WHAT YOU NEED TO DO => Whenever the word "assign" turns up in a line below, that line should be copied.

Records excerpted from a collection
━━━━━━━━━━━━━━━━━━━━━━━━━━━━━━

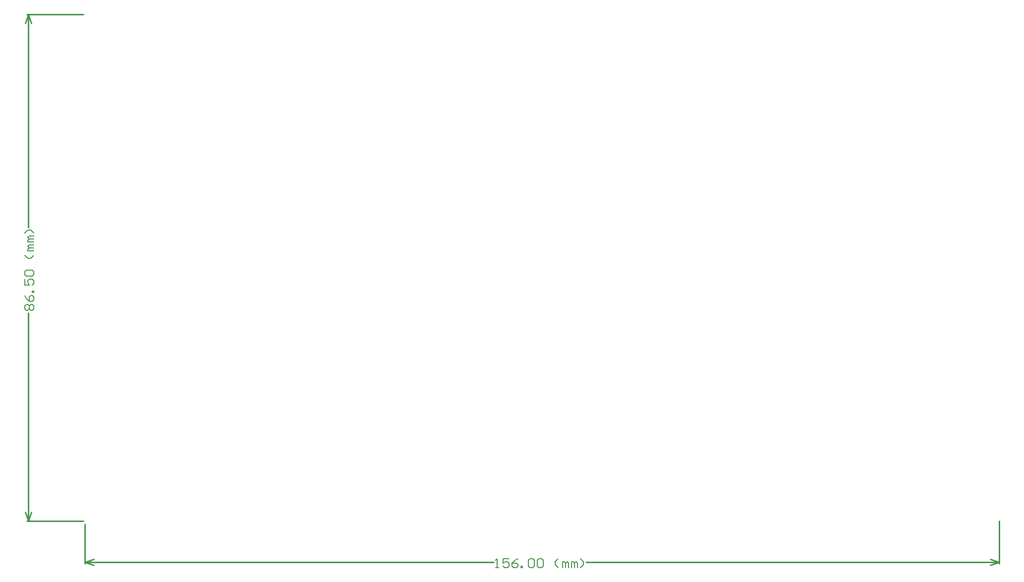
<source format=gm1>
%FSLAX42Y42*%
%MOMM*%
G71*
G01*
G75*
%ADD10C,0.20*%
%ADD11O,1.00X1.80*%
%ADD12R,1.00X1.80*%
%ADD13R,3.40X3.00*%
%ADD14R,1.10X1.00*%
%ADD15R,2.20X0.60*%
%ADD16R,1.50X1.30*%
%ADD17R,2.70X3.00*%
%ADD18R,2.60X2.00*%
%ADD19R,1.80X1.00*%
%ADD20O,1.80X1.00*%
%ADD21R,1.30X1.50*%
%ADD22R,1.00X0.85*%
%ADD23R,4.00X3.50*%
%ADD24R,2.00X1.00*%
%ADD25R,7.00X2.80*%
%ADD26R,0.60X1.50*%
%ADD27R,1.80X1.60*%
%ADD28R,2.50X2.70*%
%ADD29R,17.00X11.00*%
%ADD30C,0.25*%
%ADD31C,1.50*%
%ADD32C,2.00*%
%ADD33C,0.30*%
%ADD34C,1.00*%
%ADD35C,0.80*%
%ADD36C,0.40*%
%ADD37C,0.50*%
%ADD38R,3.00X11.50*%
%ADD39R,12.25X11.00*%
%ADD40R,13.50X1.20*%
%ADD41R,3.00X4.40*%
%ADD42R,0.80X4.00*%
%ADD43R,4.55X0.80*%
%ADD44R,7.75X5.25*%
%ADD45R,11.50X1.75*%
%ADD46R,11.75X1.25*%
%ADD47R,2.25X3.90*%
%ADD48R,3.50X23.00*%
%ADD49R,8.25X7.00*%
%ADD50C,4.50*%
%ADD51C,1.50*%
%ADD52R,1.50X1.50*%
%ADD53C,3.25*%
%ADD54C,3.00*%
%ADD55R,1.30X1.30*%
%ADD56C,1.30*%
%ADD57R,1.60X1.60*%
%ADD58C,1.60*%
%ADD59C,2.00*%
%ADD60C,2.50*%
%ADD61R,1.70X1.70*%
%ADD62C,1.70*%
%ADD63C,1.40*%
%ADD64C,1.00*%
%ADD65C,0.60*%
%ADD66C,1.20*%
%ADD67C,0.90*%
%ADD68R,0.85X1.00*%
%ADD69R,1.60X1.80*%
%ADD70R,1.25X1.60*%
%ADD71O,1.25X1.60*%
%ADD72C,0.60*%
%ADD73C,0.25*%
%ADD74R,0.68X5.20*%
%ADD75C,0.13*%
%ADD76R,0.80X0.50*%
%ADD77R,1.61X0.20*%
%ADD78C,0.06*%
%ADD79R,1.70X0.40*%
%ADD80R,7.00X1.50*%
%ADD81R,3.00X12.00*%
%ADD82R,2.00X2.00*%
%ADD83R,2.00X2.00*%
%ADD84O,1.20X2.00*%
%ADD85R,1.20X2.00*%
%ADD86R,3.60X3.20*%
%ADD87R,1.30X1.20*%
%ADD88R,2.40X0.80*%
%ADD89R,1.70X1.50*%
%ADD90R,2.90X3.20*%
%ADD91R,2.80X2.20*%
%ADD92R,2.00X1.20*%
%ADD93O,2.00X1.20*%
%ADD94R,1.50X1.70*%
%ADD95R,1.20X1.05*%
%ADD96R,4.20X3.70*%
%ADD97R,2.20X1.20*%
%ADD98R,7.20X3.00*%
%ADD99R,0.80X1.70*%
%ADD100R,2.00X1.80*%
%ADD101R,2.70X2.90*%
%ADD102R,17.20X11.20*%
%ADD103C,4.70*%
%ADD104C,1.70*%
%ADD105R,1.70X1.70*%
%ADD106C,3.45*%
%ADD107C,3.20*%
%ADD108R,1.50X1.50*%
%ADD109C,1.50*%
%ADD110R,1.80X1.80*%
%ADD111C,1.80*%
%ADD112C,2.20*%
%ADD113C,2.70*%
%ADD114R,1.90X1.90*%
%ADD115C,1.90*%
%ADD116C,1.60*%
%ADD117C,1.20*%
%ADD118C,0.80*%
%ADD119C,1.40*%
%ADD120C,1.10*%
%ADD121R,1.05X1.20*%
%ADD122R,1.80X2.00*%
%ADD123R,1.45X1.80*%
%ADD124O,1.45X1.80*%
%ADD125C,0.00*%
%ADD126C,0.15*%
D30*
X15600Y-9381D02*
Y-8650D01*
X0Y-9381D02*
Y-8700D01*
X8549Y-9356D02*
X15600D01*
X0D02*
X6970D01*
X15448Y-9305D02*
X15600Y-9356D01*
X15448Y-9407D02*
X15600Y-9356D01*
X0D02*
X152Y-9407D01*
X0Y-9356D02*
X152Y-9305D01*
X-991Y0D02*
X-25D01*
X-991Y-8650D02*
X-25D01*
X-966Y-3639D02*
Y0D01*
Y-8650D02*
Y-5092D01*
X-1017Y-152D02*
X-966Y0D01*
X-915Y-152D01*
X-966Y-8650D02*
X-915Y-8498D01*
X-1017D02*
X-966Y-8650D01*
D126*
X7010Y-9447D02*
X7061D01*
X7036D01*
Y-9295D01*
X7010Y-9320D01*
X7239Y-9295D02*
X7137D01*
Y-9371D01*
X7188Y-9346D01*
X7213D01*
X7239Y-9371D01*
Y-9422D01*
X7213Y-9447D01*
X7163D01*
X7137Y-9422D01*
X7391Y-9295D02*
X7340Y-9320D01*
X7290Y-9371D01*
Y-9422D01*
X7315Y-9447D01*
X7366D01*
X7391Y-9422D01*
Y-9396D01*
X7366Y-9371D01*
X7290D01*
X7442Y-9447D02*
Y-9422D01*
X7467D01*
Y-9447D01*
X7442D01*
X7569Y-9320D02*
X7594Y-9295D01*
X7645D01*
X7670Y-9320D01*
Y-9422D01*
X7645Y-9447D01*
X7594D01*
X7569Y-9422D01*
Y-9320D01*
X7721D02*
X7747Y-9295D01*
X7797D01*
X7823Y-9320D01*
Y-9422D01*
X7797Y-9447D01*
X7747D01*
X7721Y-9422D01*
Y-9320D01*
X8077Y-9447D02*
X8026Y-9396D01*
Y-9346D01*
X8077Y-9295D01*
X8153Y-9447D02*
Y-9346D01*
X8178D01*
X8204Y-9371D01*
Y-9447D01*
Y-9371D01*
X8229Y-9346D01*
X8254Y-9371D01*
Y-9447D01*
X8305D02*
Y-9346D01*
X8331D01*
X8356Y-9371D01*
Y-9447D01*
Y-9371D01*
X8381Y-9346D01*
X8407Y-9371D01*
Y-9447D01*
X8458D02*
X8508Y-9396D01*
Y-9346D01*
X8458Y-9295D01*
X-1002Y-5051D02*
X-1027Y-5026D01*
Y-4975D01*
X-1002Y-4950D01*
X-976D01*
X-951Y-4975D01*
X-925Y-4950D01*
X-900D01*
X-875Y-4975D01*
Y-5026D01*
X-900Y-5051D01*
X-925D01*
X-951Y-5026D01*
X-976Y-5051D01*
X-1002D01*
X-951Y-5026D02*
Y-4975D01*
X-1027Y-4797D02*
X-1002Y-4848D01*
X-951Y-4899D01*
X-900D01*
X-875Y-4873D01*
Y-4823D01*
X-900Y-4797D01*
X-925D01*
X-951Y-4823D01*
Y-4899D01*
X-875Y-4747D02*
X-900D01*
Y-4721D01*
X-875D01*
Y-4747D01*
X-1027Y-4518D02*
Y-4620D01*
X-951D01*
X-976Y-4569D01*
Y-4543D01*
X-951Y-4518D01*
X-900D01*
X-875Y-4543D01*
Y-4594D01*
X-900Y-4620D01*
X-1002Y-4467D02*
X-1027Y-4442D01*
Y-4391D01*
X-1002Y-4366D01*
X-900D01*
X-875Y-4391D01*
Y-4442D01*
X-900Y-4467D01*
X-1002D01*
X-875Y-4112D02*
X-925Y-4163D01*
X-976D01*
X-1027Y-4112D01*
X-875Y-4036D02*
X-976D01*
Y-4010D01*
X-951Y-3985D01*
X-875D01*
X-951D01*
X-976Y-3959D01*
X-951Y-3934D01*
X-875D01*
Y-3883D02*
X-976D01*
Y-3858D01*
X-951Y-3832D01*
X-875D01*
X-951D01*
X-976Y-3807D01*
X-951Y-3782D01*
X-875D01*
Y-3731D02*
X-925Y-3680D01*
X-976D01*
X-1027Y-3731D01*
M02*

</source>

━━━━━━━━━━━━━━━━━━━━━━━━━━━━━━

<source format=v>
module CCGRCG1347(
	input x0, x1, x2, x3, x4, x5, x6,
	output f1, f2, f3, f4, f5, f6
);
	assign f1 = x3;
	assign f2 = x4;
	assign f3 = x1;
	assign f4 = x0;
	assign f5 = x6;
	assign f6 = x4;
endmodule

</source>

━━━━━━━━━━━━━━━━━━━━━━━━━━━━━━

OUTPUT FOR THIS EXERCISE =>
	assign f1 = x3;
	assign f2 = x4;
	assign f3 = x1;
	assign f4 = x0;
	assign f5 = x6;
	assign f6 = x4;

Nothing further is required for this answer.